## ASSIGNMENT
Can you copy the lines of the records starting at the line that contains "Membre depuis 1 juin 2026" and ending at the line that contains "리미티드 에디션 컬렉션", with both of those lines included and the pictures left out?

==========

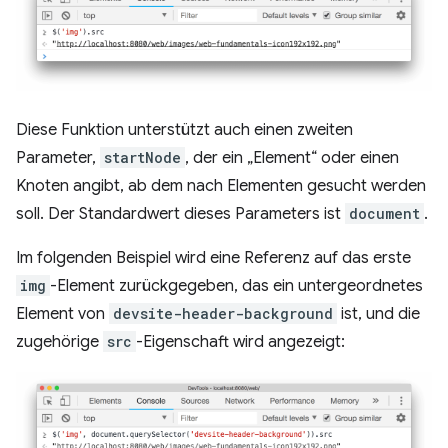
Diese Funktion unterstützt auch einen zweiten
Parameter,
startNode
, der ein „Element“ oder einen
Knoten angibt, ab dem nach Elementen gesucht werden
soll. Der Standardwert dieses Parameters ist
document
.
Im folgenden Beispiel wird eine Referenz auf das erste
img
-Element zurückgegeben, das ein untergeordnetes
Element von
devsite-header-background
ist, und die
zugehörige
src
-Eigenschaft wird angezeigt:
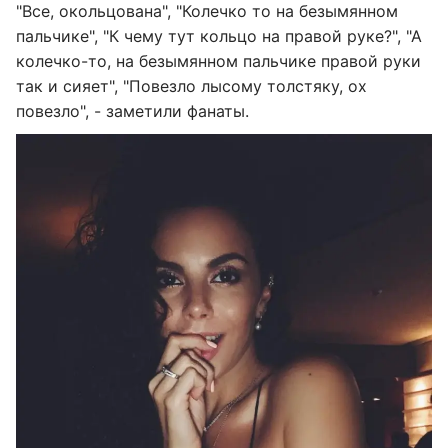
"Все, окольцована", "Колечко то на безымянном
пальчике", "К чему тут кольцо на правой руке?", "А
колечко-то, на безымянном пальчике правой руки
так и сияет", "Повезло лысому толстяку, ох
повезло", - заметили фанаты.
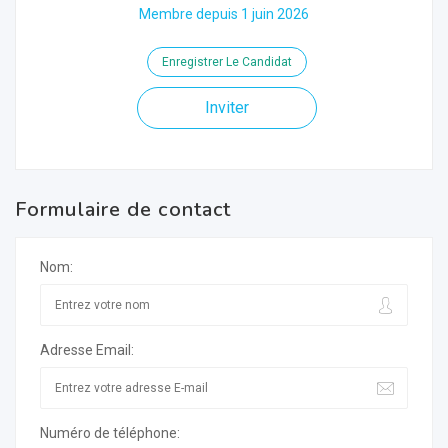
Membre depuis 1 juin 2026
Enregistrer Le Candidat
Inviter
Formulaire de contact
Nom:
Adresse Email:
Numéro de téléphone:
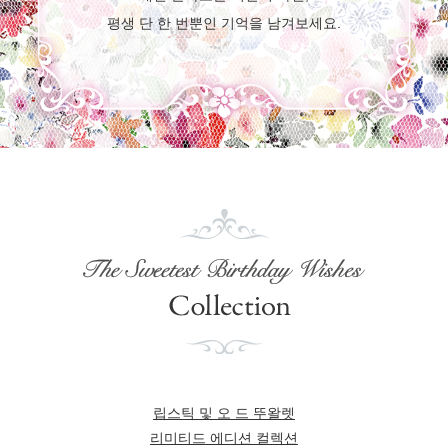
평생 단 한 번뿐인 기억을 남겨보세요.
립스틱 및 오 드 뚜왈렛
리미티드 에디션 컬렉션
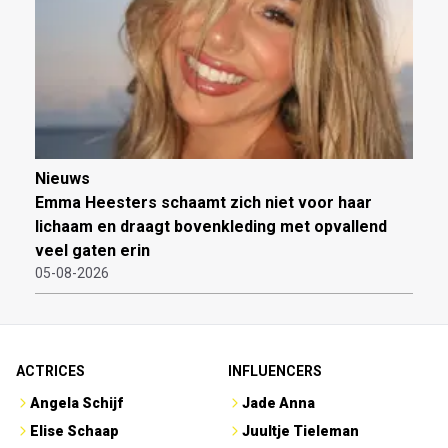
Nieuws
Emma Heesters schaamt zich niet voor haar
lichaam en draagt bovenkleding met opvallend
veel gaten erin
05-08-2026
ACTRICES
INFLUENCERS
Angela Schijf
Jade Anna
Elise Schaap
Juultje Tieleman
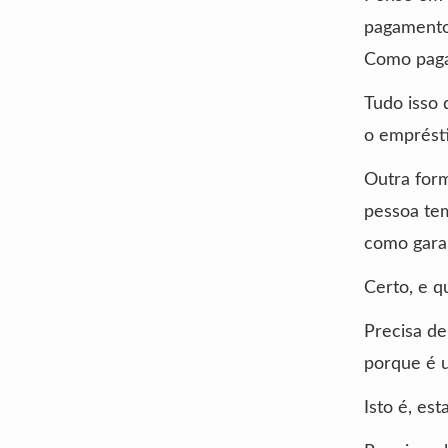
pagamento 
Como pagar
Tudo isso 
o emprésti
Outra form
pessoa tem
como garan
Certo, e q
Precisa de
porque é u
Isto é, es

==========

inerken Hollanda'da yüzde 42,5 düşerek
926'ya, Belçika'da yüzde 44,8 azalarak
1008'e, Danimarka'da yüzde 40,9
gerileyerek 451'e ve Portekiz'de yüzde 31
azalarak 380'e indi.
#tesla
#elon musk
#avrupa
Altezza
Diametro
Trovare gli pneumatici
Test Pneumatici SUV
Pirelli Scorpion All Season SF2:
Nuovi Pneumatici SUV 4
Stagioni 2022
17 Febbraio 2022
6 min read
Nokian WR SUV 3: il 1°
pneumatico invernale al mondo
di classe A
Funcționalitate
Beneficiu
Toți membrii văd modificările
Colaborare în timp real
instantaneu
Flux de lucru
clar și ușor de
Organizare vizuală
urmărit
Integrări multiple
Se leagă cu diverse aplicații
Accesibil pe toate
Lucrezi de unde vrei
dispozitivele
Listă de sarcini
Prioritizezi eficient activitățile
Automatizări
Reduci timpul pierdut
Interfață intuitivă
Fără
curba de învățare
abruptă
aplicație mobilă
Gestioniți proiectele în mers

==========

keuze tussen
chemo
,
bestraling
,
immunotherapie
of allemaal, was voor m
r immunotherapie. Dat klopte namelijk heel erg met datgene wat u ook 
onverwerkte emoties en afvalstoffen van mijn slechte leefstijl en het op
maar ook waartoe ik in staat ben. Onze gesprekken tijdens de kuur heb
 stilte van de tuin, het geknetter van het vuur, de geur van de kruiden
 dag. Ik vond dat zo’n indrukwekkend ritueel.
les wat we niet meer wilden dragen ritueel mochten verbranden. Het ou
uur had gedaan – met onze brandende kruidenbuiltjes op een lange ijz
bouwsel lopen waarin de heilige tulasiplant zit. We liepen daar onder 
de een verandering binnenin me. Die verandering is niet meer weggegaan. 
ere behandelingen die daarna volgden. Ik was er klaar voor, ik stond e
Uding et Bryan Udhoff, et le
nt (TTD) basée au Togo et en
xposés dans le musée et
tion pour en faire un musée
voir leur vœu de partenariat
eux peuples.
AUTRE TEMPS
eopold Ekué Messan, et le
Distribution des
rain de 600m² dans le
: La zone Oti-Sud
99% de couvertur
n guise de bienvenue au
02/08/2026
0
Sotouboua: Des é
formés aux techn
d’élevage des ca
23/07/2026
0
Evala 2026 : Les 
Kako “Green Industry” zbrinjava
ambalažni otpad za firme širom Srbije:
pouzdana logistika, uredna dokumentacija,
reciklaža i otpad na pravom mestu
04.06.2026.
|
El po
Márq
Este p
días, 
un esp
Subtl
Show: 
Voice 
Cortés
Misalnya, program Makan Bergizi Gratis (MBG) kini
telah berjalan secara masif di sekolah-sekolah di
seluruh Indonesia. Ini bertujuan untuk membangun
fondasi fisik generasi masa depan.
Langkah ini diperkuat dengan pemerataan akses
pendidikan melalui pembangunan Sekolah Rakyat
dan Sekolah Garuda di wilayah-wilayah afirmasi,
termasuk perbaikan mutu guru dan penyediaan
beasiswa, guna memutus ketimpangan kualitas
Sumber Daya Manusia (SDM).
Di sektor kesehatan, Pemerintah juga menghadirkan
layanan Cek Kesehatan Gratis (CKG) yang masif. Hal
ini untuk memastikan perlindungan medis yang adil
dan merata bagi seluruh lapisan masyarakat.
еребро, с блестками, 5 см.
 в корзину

==========

## WRITTEN SOLUTION
Membre depuis 1 juin 2026
Enregistrer Le Candidat
Inviter
Formulaire de contact
Nom:
Adresse Email:
Numéro de téléphone:
평생 단 한 번뿐인 기억을 남겨보세요.
립스틱 및 오 드 뚜왈렛
리미티드 에디션 컬렉션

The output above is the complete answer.